As of Friday 15 June, there were just 100 days left until that deadline.
Those who do not correct by 30 September will face massive new ‘failure to correct’ penalties. These start at 200% of the underpaid taxes, with the minimum penalty possible being 100%. A further uplift of 50% of the penalty imposed (a maximum of 300% of the tax) could be applied if HMRC can demonstrate that tax was deliberately evaded, by moving assets between jurisdictions. Finally, there is the possibility of a new ‘asset-based’ penalty of up to 10% of the value of the asset, and where taxes exceed £25,000, individuals may be ‘named and shamed’.
These penalties relate specifically to the ‘failure to correct’ and so the behaviour that led to the initial failure to declare the income or gains is irrelevant.

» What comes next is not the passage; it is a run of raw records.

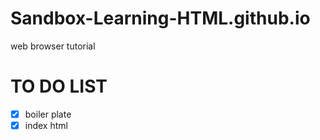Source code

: # Sandbox-Learning-HTML.github.io
web browser tutorial


# TO DO LIST
- [x] boiler plate 
- [x] index html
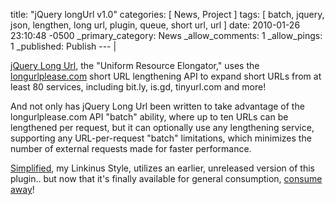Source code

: title: "jQuery longUrl v1.0"
categories: [ News, Project ]
tags: [ batch, jquery, json, lengthen, long url, plugin, queue, short url, url ]
date: 2010-01-26 23:10:48 -0500
_primary_category: News
_allow_comments: 1
_allow_pings: 1
_published: Publish
--- |

[jQuery Long Url][plugin], the "Uniform Resource Elongator," uses the [longurlplease.com](http://www.longurlplease.com/) short URL lengthening API to expand short URLs from at least 80 services, including bit.ly, is.gd, tinyurl.com and more!

And not only has jQuery Long Url been written to take advantage of the longurlplease.com API "batch" ability, where up to ten URLs can be lengthened per request, but it can optionally use any lengthening service, supporting any URL-per-request "batch" limitations, which minimizes the number of external requests made for faster performance.

[Simplified](http://benalman.com/projects/simplified-style/), my Linkinus Style, utilizes an earlier, unreleased version of this plugin.. but now that it's finally available for general consumption, [consume away][plugin]!

  [plugin]: http://benalman.com/projects/jquery-longurl-plugin/
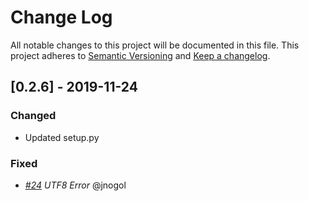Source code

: # Change Log
All notable changes to this project will be documented in this file.
This project adheres to [Semantic Versioning](http://semver.org/) and [Keep a changelog](https://github.com/olivierlacan/keep-a-changelog).

## [0.2.6] - 2019-11-24
### Changed
- Updated setup.py

### Fixed
- *[#24](https://github.com/pryorda/vmware_exporter/issues/24) UTF8 Error* @jnogol

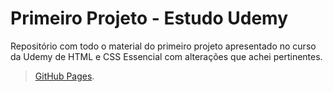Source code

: # Primeiro Projeto - Estudo Udemy

Repositório com todo o material do primeiro projeto apresentado no curso da Udemy de HTML e CSS Essencial com alterações que achei pertinentes.

>[GitHub Pages](https://jeffersonleitef.github.io/PJ1_Estudo-Udemy_HTML-CSS-Essencial/).
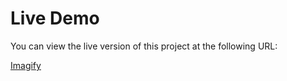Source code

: # Live Demo

You can view the live version of this project at the following URL:

[Imagify](https://imagify-frontend-tlcs.onrender.com/)
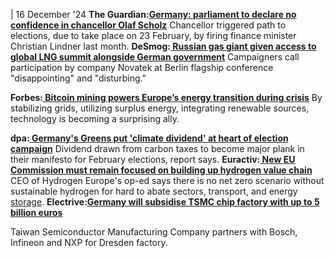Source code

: | 16 December '24
**The Guardian:[Germany: parliament to declare no confidence in chancellor Olaf Scholz](https://www.theguardian.com/world/live/2024/dec/16/germany-parliament-no-confidence-olaf-scholz-chancellor-latest-updates)**
Chancellor triggered path to elections, due to take place on 23 February, by firing finance minister Christian Lindner last month.
**DeSmog:[ Russian gas giant given access to global LNG summit alongside German government](https://www.desmog.com/2024/12/13/russian-gas-giant-novatek-given-access-to-global-lng-summit-alongside-german-government/)**
Campaigners call participation by company Novatek at Berlin flagship conference "disappointing" and "disturbing."   

**Forbes:[ Bitcoin mining powers Europe’s energy transition during crisis](https://www.forbes.com/sites/digital-assets/2024/12/16/bitcoin-mining-powers-europes-energy-transition-during-crisis/)**
By stabilizing grids, utilizing surplus energy, integrating renewable sources, technology is becoming a surprising ally.   

**dpa:[ Germany's Greens put 'climate dividend' at heart of election campaign](https://www.msn.com/en-gb/money/other/germany-s-greens-put-climate-dividend-at-heart-of-election-campaign/ar-AA1vTToY)**
Dividend drawn from carbon taxes to become major plank in their manifesto for February elections, report says.
**Euractiv:[ New EU Commission must remain focused on building up hydrogen value chain](https://www.euractiv.com/section/eet/opinion/new-commission-must-remain-focused-on-building-up-hydrogen-value-chain/)**
CEO of Hydrogen Europe's op-ed says there is no net zero scenario without sustainable hydrogen for hard to abate sectors, transport, and energy [storage](https://www.cleanenergywire.org/glossary/letter_s#storage).
**Electrive:[Germany ](https://www.electrive.com/2024/12/16/german-goverment-to-release-billions-in-subsidies-for-chip-factory-in-dresden/)**[**will subsidise TSMC chip factory with up to 5 billion euros**](https://www.electrive.com/2024/12/16/german-goverment-to-release-billions-in-subsidies-for-chip-factory-in-dresden/)  

Taiwan Semiconductor Manufacturing Company  partners with Bosch, Infineon and NXP for Dresden factory. 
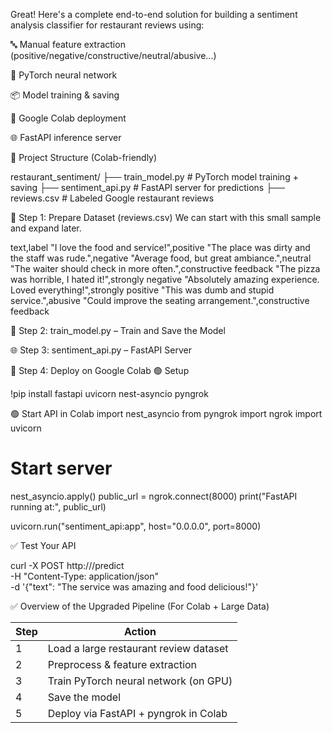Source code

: Great! Here's a complete end-to-end solution for building a sentiment analysis classifier for restaurant reviews using:

🔤 Manual feature extraction (positive/negative/constructive/neutral/abusive...)

🧠 PyTorch neural network

📦 Model training & saving

🚀 Google Colab deployment

🌐 FastAPI inference server



📁 Project Structure (Colab-friendly)

restaurant_sentiment/
├── train_model.py       # PyTorch model training + saving
├── sentiment_api.py     # FastAPI server for predictions
├── reviews.csv          # Labeled Google restaurant reviews



📘 Step 1: Prepare Dataset (reviews.csv)
We can start with this small sample and expand later.

text,label
"I love the food and service!",positive
"The place was dirty and the staff was rude.",negative
"Average food, but great ambiance.",neutral
"The waiter should check in more often.",constructive feedback
"The pizza was horrible, I hated it!",strongly negative
"Absolutely amazing experience. Loved everything!",strongly positive
"This was dumb and stupid service.",abusive
"Could improve the seating arrangement.",constructive feedback


🧠 Step 2: train_model.py – Train and Save the Model

🌐 Step 3: sentiment_api.py – FastAPI Server


🚀 Step 4: Deploy on Google Colab
🟢 Setup

!pip install fastapi uvicorn nest-asyncio pyngrok


🟢 Start API in Colab
import nest_asyncio
from pyngrok import ngrok
import uvicorn

# Start server
nest_asyncio.apply()
public_url = ngrok.connect(8000)
print("FastAPI running at:", public_url)

uvicorn.run("sentiment_api:app", host="0.0.0.0", port=8000)


✅ Test Your API

curl -X POST http://<your-ngrok-url>/predict \
     -H "Content-Type: application/json" \
     -d '{"text": "The service was amazing and food delicious!"}'




✅ Overview of the Upgraded Pipeline (For Colab + Large Data)


| Step | Action                                 |
| ---- | -------------------------------------- |
| 1    | Load a large restaurant review dataset |
| 2    | Preprocess & feature extraction        |
| 3    | Train PyTorch neural network (on GPU)  |
| 4    | Save the model                         |
| 5    | Deploy via FastAPI + pyngrok in Colab  |



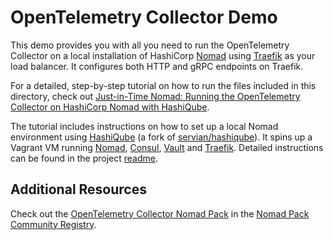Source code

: # OpenTelemetry Collector Demo

This demo provides you with all you need to run the OpenTelemetry Collector on a local installation of HashiCorp [Nomad](https://nomadproject.io) using [Traefik](https://traefik.io) as your load balancer. It configures both HTTP and gRPC endpoints on Traefik.

For a detailed, step-by-step tutorial on how to run the files included in this directory, check out [Just-in-Time Nomad: Running the OpenTelemetry Collector on HashiCorp Nomad with HashiQube](https://storiesfromtheherd.com/just-in-time-nomad-running-the-opentelemetry-collector-on-hashicorp-nomad-with-hashiqube-4eaf009b8382).

The tutorial includes instructions on how to set up a local Nomad environment using [HashiQube](https://github.com/avillela/hashiqube) (a fork of [servian/hashiqube](https://github.com/servian/hashiqube)). It spins up a Vagrant VM running [Nomad](https://nomadproject.io), [Consul](https://www.consul.io),  [Vault](https://www.vaultproject.io) and [Traefik](https://traefik.io). Detailed instructions can be found in the project [readme](https://github.com/avillela/hashiqube#readme).


## Additional Resources

Check out the [OpenTelemetry Collector Nomad Pack](https://github.com/hashicorp/nomad-pack-community-registry/tree/main/packs/opentelemetry_collector) in the [Nomad Pack Community Registry](https://github.com/hashicorp/nomad-pack-community-registry).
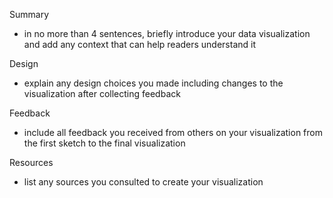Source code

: Summary
- in no more than 4 sentences, briefly introduce your data visualization and add any context that can help readers understand it

Design
- explain any design choices you made including changes to the visualization after collecting feedback

Feedback
- include all feedback you received from others on your visualization from the first sketch to the final visualization

Resources
- list any sources you consulted to create your visualization
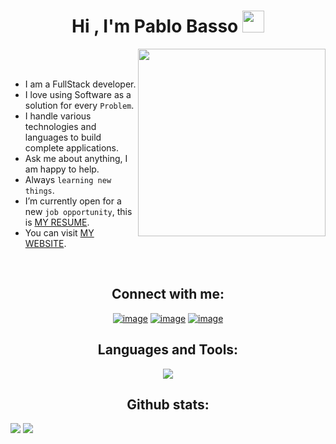 <h1 align="center">Hi , I'm Pablo Basso <img src="https://media.giphy.com/media/hvRJCLFzcasrR4ia7z/giphy.gif" width="35"></h1> 
<img align="right" src="https://github.com/7oSkaaa/7oSkaaa/blob/main/Images/Right_Side.gif?raw=true" width = 300px></picture>

<br><br>

-  I am a FullStack developer.
- I love using Software as a solution for every `Problem`.
- I handle various technologies and languages to build complete applications.
-  Ask me about anything, I am happy to help.
-  Always `learning new things`.
-  I’m currently open for a new `job opportunity`, this is [MY RESUME](http://).
-  You can visit [MY WEBSITE](https://).
<br>

<h2 align="center">Connect with me:</h2>
<div align="center"
>


[![image](https://skillicons.dev/icons?i=linkedin)](https://www.linkedin.com/in/pablo-basso-40b93b34b/)
[![image](https://skillicons.dev/icons?i=gmail)](mailto:produtor.pablobasso25@gmail.com)
[![image](https://skillicons.dev/icons?i=instagram)](https://www.instagram.com/pablobasso25/)
</div>

<h2 align="center">Languages and Tools:</h2>

<p align="center">
  <a align="center" href="https://skillicons.dev">
    <img src="https://skillicons.dev/icons?i=html,css,react,py,bootstrap,tailwind,php,js,github,git,cpp,vscode,=10" />
  </a>
</p>

<h2  align="center">Github stats:</h2> 

[![](https://github-readme-stats.vercel.app/api?username=pablobasso25&show_icons=true&theme=tokyonight&hide_border=true&locale=en)](https://github.com/pablobasso25)
[![](https://github-readme-streak-stats.herokuapp.com/?user=pablobasso25&theme=material-palenight)](https://github.com/pablobasso25)
</div>
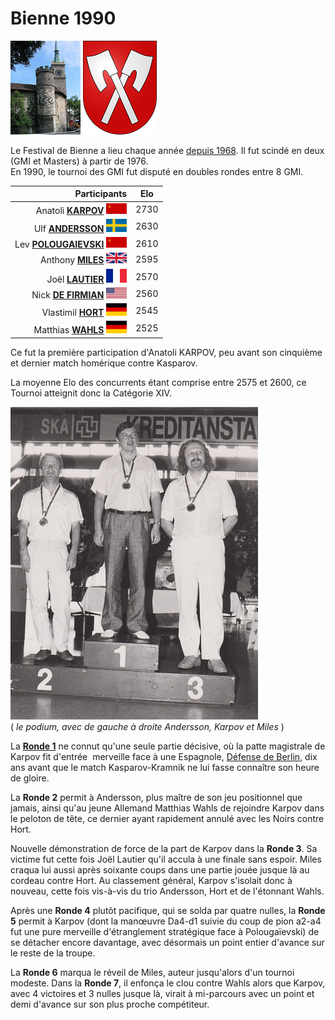 # Bienne 1990

![](Bienne.png "Entrée de Bienne (source : wikipedia") ![](Blason_Bienne.png "blason de Bienne (source : wikipedia)")  
  
Le Festival de Bienne a lieu chaque année [depuis 1968](https://en.wikipedia.org/wiki/Biel_Chess_Festival). Il fut scindé en deux (GMI et Masters) à partir de 1976.  
En 1990, le tournoi des GMI fut disputé en doubles rondes entre 8 GMI.  

| Participants | **Elo** |
| ---: | --- |
| Anatoli [**KARPOV**](https://fr.wikipedia.org/wiki/Anatoli_Karpov) ![](URS.png "Union Soviétique") | 2730 |
| Ulf [**ANDERSSON**](https://fr.wikipedia.org/wiki/Ulf_Andersson) ![](SWE.png "Suède") | 2630 |
| Lev [**POLOUGAIEVSKI**](https://fr.wikipedia.org/wiki/Lev_Polouga%C3%AFevski) ![](URS.png "Union Soviétique") | 2610 |
| Anthony [**MILES**](https://fr.wikipedia.org/wiki/Tony_Miles) ![](GBR.png "Grande-Bretagne") | 2595 |
| Joël [**LAUTIER**](https://fr.wikipedia.org/wiki/Jo%C3%ABl_Lautier) ![](FRA.png "France") | 2570 |
| Nick [**DE FIRMIAN**](https://fr.wikipedia.org/wiki/Nick_de_Firmian) ![](USA.png "&Eacute;tats-Unis") | 2560 |
| Vlastimil [**HORT**](https://fr.wikipedia.org/wiki/Vlastimil_Hort) ![](BRD.png "R.F.A.") | 2545 |
| Matthias [**WAHLS**](https://en.wikipedia.org/wiki/Matthias_Wahls) ![](BRD.png "R.F.A.") | 2525 |

Ce fut la première participation d'Anatoli KARPOV, peu avant son cinquième et dernier match homérique contre Kasparov.  

La moyenne Elo des concurrents étant comprise entre 2575 et 2600, ce Tournoi atteignit donc la Catégorie XIV.  

![Image](Podium.jpg)  
( *le podium, avec de gauche à droite Andersson, Karpov et Miles* )  

La [**Ronde 1**](Ronde_01.md) ne connut qu'une seule partie décisive, où la patte magistrale de Karpov fit d'entrée  merveille face à une Espagnole, [Défense de Berlin](Berlin_wall.md), dix ans avant que le match Kasparov-Kramnik ne lui fasse connaître son heure de gloire.  
  
La **Ronde 2** permit à Andersson, plus maître de son jeu positionnel que jamais, ainsi qu'au jeune Allemand Matthias Wahls de rejoindre Karpov dans le peloton de tête, ce dernier ayant rapidement annulé avec les Noirs contre Hort.  
  
Nouvelle démonstration de force de la part de Karpov dans la **Ronde 3**. Sa victime fut cette fois Joël Lautier qu'il accula à une finale sans espoir. Miles craqua lui aussi après soixante coups dans une partie jouée jusque là au cordeau contre Hort. Au classement général, Karpov s'isolait donc à nouveau, cette fois vis-à-vis du trio Andersson, Hort et de l'étonnant Wahls.  
  
Après une **Ronde 4** plutôt pacifique, qui se solda par quatre nulles, la **Ronde 5** permit à Karpov (dont la manœuvre Da4-d1 suivie du coup de pion a2-a4 fut une pure merveille d'étranglement stratégique face à Polougaïevski) de se détacher encore davantage, avec désormais un point entier d'avance sur le reste de la troupe.  

La **Ronde 6** marqua le réveil de Miles, auteur jusqu'alors d'un tournoi modeste. Dans la **Ronde 7**, il enfonça le clou contre Wahls alors que Karpov, avec 4 victoires et 3 nulles jusque là, virait à mi-parcours avec un point et demi d'avance sur son plus proche compétiteur.

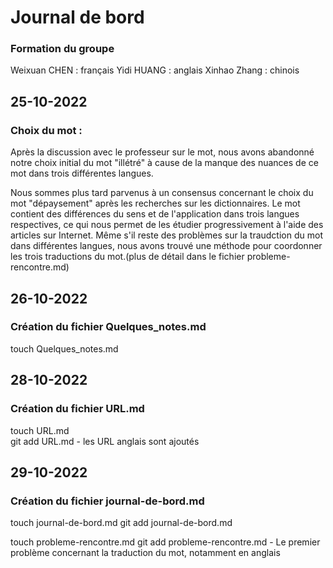 # Journal de bord


### Formation du groupe

Weixuan CHEN : français
Yidi HUANG : anglais
Xinhao Zhang : chinois
	
	
## 25-10-2022
### Choix du mot : 
Après la discussion avec le professeur sur le mot, nous avons abandonné notre choix initial du mot "illétré" à cause de la manque des nuances de ce mot dans trois différentes langues.

Nous sommes plus tard parvenus à un consensus concernant le choix du mot "dépaysement" après les recherches sur les dictionnaires. Le mot contient des différences du sens et de l'application dans trois langues respectives, ce qui nous permet de les étudier progressivement à l'aide des articles sur Internet. Même s'il reste des problèmes sur la traudction du mot dans différentes langues, nous avons trouvé une méthode pour coordonner les trois traductions du mot.(plus de détail dans le fichier probleme-rencontre.md)  
	

## 26-10-2022
### Création du fichier Quelques_notes.md 
touch Quelques_notes.md


## 28-10-2022
### Création du fichier URL.md
touch URL.md  
git add URL.md - les URL anglais sont ajoutés

## 29-10-2022
### Création du fichier journal-de-bord.md
touch journal-de-bord.md
git add journal-de-bord.md

touch probleme-rencontre.md
git add probleme-rencontre.md  - Le premier problème concernant la traduction du mot, notamment en anglais
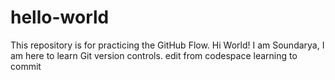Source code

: # hello-world
This repository is for practicing the GitHub Flow.
Hi World! 
I am Soundarya, I am here to learn Git version controls.
edit from codespace
learning to commit
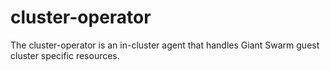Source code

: # cluster-operator
The cluster-operator is an in-cluster agent that handles Giant Swarm guest cluster specific resources.
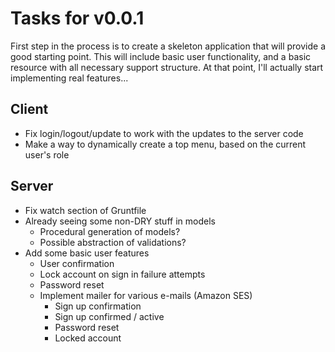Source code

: Tasks for v0.0.1
================
First step in the process is to create a skeleton application that will provide
a good starting point.  This will include basic user functionality, and a basic
resource with all necessary support structure.  At that point, I'll actually
start implementing real features...

Client
------
* Fix login/logout/update to work with the updates to the server code
* Make a way to dynamically create a top menu, based on the current user's role

Server
------
* Fix watch section of Gruntfile
* Already seeing some non-DRY stuff in models
  * Procedural generation of models?
  * Possible abstraction of validations?
* Add some basic user features
  * User confirmation
  * Lock account on sign in failure attempts
  * Password reset
  * Implement mailer for various e-mails (Amazon SES)
    * Sign up confirmation
    * Sign up confirmed / active
    * Password reset
    * Locked account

Despite the looming deadline, HMRC has not yet clarified whether those with a disclosure to make need to have registered their intention to disclose the errors by 30 September, made a basic outline disclosure, or if comprehensive disclosure needs to have been made and accepted by HMRC by that date.
What you need to do
Taxpayers should act now in order to provide as much detail as possible, in order to minimise the risk of an HMRC argument that too little has been disclosed.